In Boston, Latinos represent 17.5 percent of the total population but make up the largest ethnic group in the city’s public schools, at 41 percent. However, they only make up 7.5 percent of all appointed leadership positions in Mayor Martin J. Walsh’s administration — these include senior staff, cabinet chiefs, heads of departments, and other executive jobs. In municipal boards and commissions, the representation of Latinos is similar, at 7.1 percent.
In Chelsea, Latinos account for 62 percent of the population — the largest of any municipality in the Greater Boston area — but only 14 percent of executive positions at Chelsea City Hall. Similarly, in Somerville, where 10.6 percent of the population is Latino, there are no Hispanics in city leadership.
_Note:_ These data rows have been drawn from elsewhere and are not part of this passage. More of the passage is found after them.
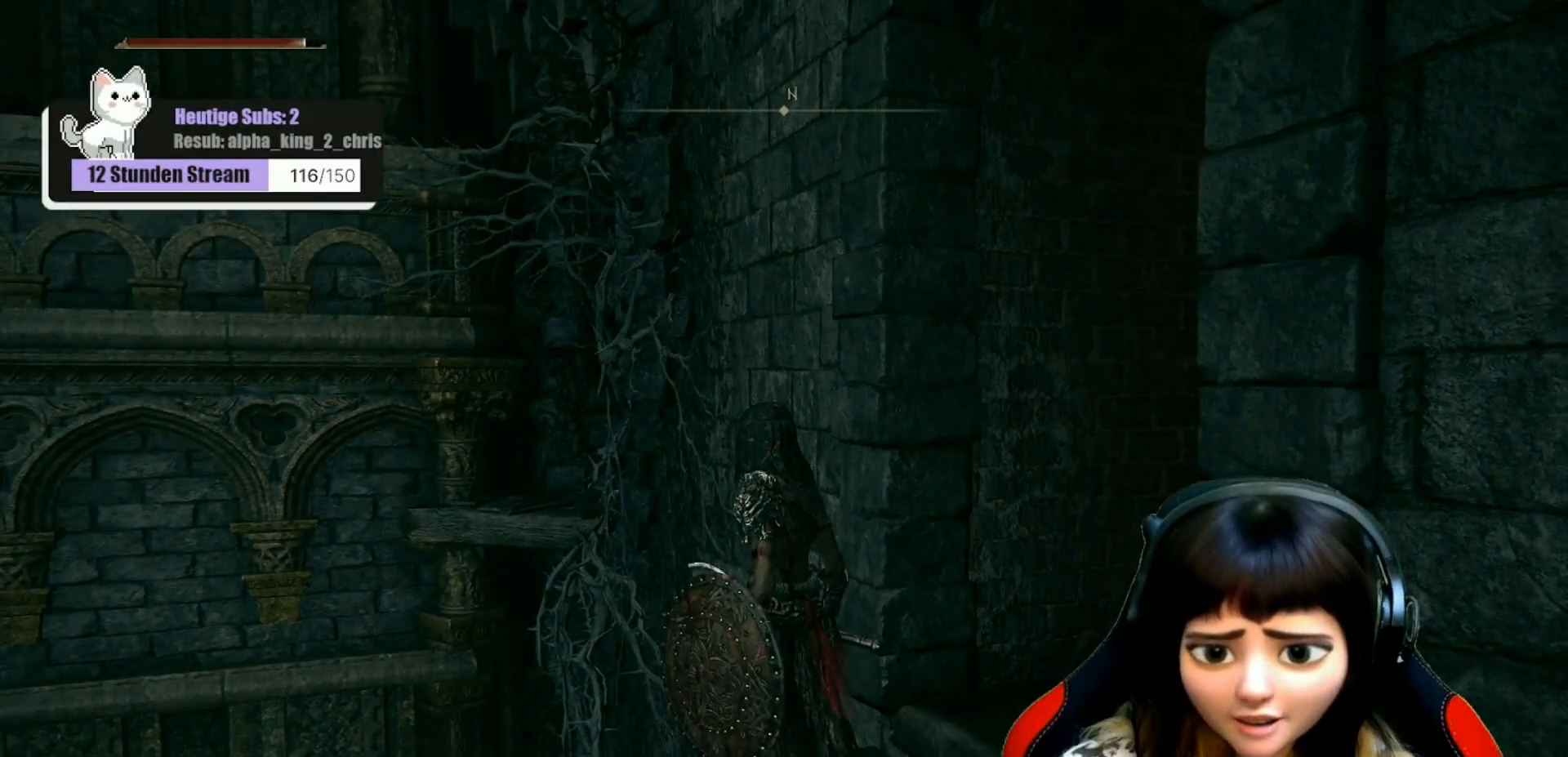
{"buttons": [], "left_stick": "center", "right_stick": "down-right", "events": [[17, "right_stick", "up"], [200, "right_stick", "up-left"], [333, "right_stick", "center"], [500, "right_stick", "down-right"]]}
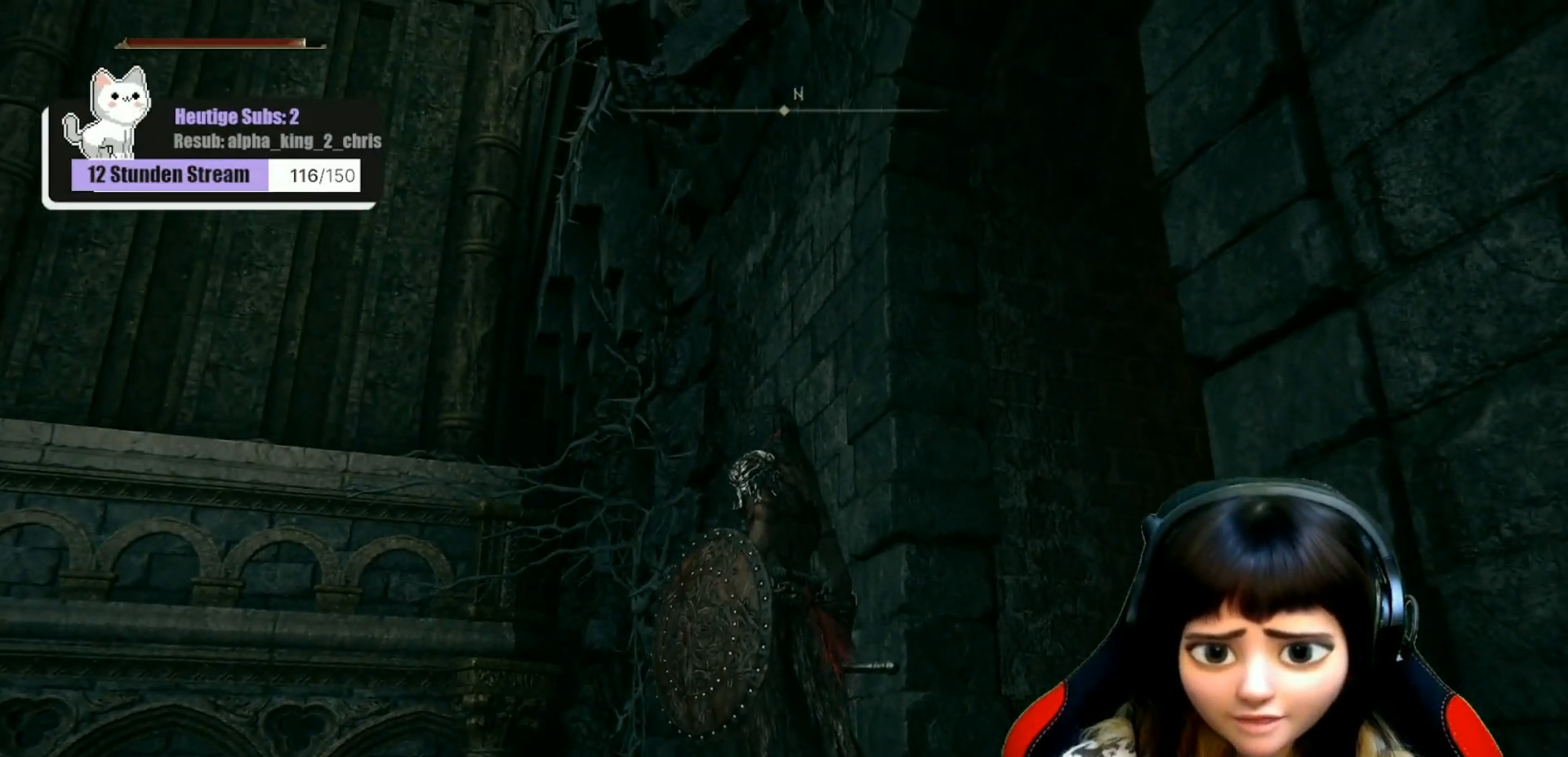
{"buttons": [], "left_stick": "right", "right_stick": "down-right", "events": [[450, "left_stick", "right"]]}
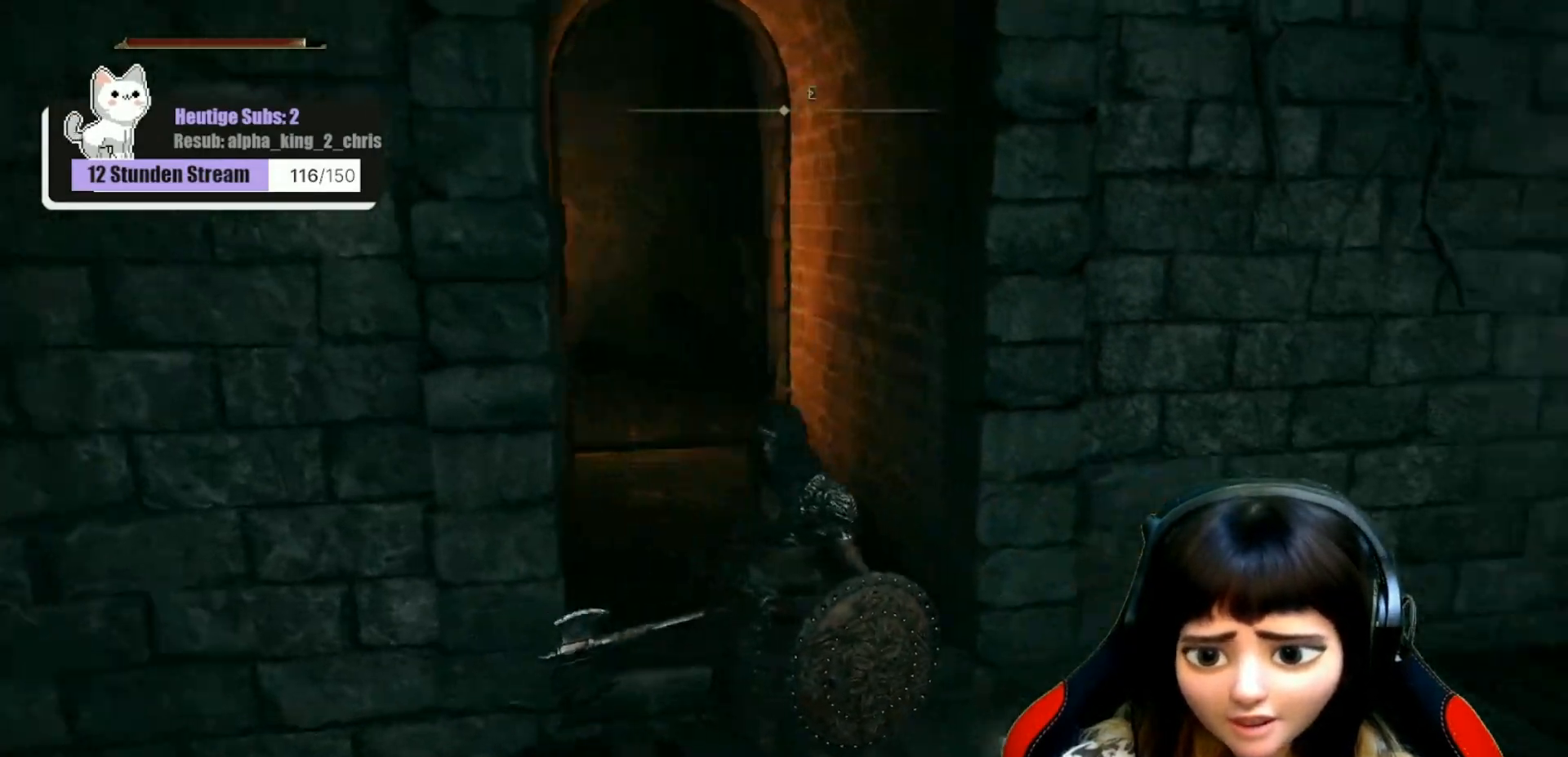
{"buttons": [], "left_stick": "center", "right_stick": "center", "events": [[217, "left_stick", "center"], [367, "right_stick", "center"]]}
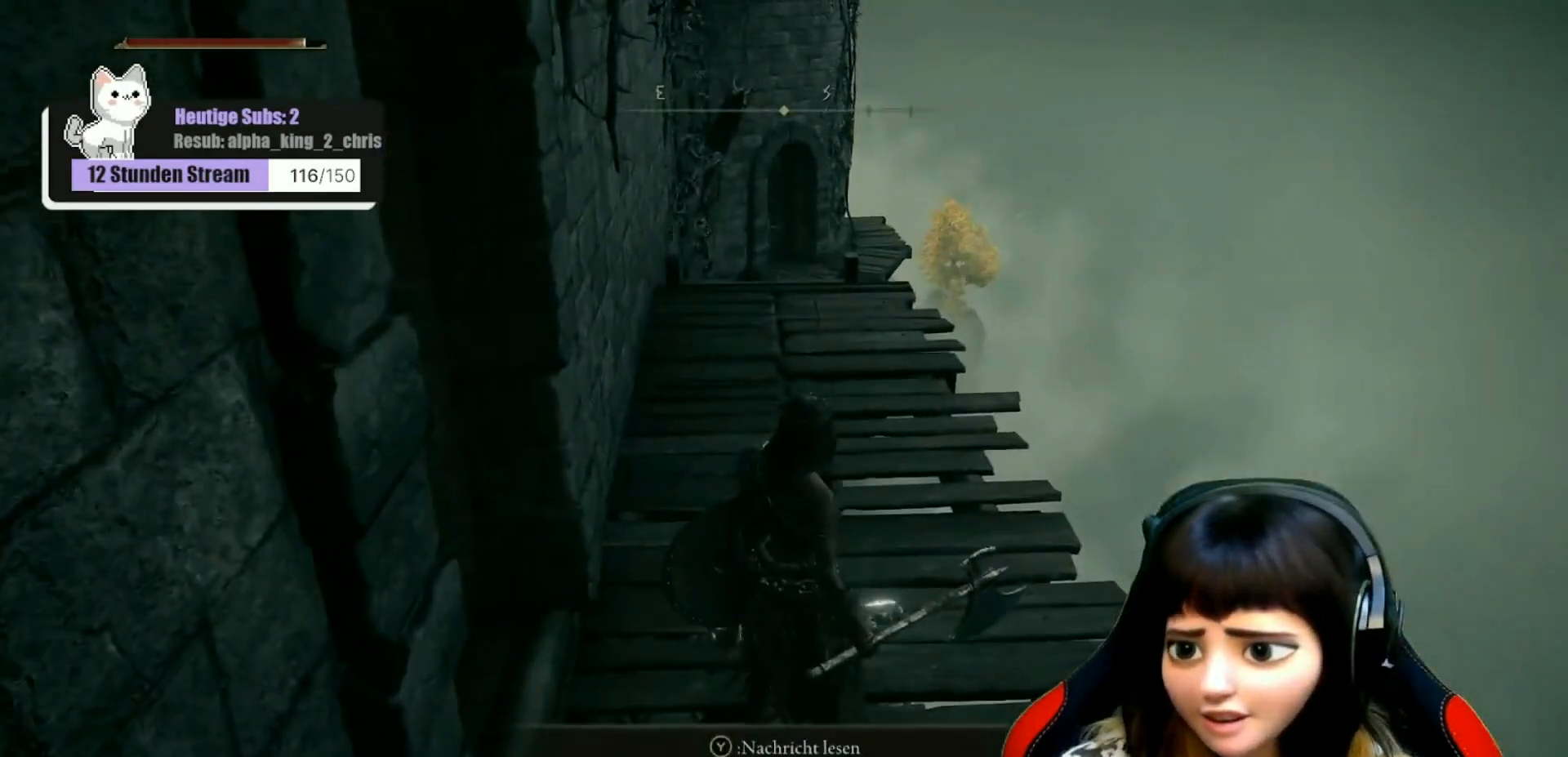
{"buttons": [], "left_stick": "up", "right_stick": "center", "events": [[183, "left_stick", "up"], [233, "right_stick", "down-left"], [383, "right_stick", "center"]]}
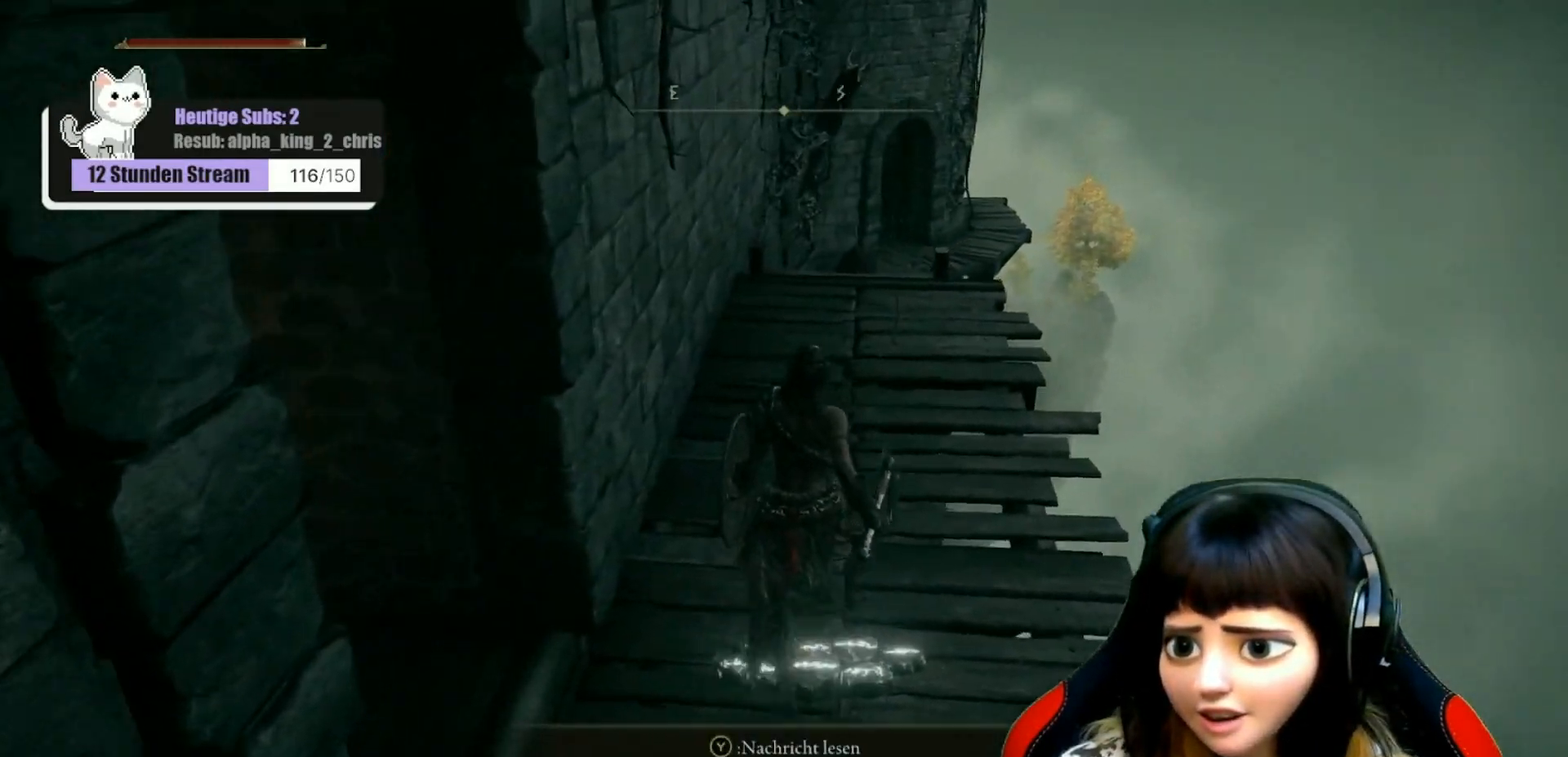
{"buttons": [], "left_stick": "center", "right_stick": "center", "events": [[50, "left_stick", "center"]]}
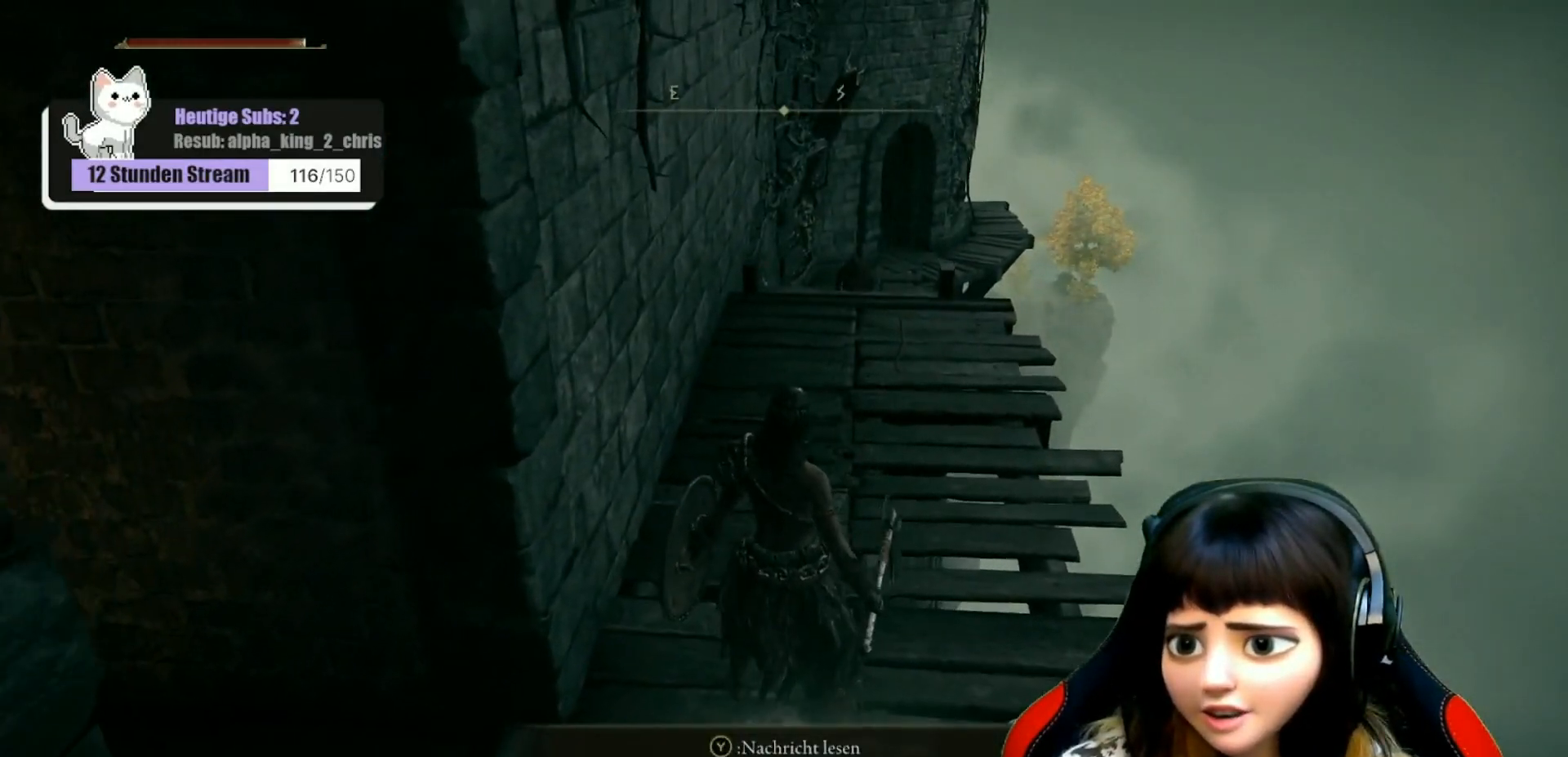
{"buttons": [], "left_stick": "center", "right_stick": "down-left", "events": [[400, "right_stick", "left"], [467, "right_stick", "down-left"]]}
The current numbers are deplorable, to be sure. But they also raise concerns about the future: Political power comes from engagement and from mentoring by established political leaders. It is clear there’s a shortage of Latino political role models who can lead the way for the next generation.
In that sense, Boston’s first-ever chief of diversity could play a major role by ensuring the city hires more prominent Latino leaders. “When people see themselves represented they are going to be more likely to be engaged, to come out to vote, to support candidates that really speak to the needs of their own communities or their own families,” Vanessa Calderón-Rosado, CEO of Inquilinos Boricuas en Acción and a member of the Greater Boston Latino Network, told WBUR.
Political power also comes from unity, and in that sense the Greater Boston Latino Network is on the right track in continuing to raise awareness about the disconnect between Latino population and political power. Attention to demographics, mentoring, and engagement could help strengthen the clout of the state’s growing Latino community and, ultimately, help guide the policies and politics of the Commonwealth.